** Input for this task follows **

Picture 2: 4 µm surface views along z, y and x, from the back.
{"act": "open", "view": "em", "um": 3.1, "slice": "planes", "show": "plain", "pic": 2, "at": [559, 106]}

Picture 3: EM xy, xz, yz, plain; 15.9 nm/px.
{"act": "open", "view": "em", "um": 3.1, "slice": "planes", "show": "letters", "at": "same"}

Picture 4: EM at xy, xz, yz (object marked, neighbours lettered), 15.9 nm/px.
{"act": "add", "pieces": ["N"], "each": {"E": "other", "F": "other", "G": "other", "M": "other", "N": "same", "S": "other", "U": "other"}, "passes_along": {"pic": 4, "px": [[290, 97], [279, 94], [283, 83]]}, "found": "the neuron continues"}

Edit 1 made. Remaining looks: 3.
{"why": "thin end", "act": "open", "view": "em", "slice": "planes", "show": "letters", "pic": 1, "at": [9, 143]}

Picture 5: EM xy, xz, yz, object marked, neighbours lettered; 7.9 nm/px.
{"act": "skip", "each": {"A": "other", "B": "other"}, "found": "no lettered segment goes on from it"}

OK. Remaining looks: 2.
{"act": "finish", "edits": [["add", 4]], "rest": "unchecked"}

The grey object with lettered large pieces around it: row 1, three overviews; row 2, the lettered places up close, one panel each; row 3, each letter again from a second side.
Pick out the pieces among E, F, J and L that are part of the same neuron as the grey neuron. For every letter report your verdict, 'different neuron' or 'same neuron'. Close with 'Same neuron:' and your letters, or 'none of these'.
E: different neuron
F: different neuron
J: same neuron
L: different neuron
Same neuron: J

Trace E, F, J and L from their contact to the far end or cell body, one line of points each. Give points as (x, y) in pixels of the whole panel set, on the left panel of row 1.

** End of Input for this task **

## Exercise prompt
Line for line, the material above should be repeated exactly.

## Output below
Picture 2: 4 µm surface views along z, y and x, from the back.
{"act": "open", "view": "em", "um": 3.1, "slice": "planes", "show": "plain", "pic": 2, "at": [559, 106]}

Picture 3: EM xy, xz, yz, plain; 15.9 nm/px.
{"act": "open", "view": "em", "um": 3.1, "slice": "planes", "show": "letters", "at": "same"}

Picture 4: EM at xy, xz, yz (object marked, neighbours lettered), 15.9 nm/px.
{"act": "add", "pieces": ["N"], "each": {"E": "other", "F": "other", "G": "other", "M": "other", "N": "same", "S": "other", "U": "other"}, "passes_along": {"pic": 4, "px": [[290, 97], [279, 94], [283, 83]]}, "found": "the neuron continues"}

Edit 1 made. Remaining looks: 3.
{"why": "thin end", "act": "open", "view": "em", "slice": "planes", "show": "letters", "pic": 1, "at": [9, 143]}

Picture 5: EM xy, xz, yz, object marked, neighbours lettered; 7.9 nm/px.
{"act": "skip", "each": {"A": "other", "B": "other"}, "found": "no lettered segment goes on from it"}

OK. Remaining looks: 2.
{"act": "finish", "edits": [["add", 4]], "rest": "unchecked"}

The grey object with lettered large pieces around it: row 1, three overviews; row 2, the lettered places up close, one panel each; row 3, each letter again from a second side.
Pick out the pieces among E, F, J and L that are part of the same neuron as the grey neuron. For every letter report your verdict, 'different neuron' or 'same neuron'. Close with 'Same neuron:' and your letters, or 'none of these'.
E: different neuron
F: different neuron
J: same neuron
L: different neuron
Same neuron: J

Trace E, F, J and L from their contact to the far end or cell body, one line of points each. Give points as (x, y) in pixels of the whole panel set, on the left panel of row 1.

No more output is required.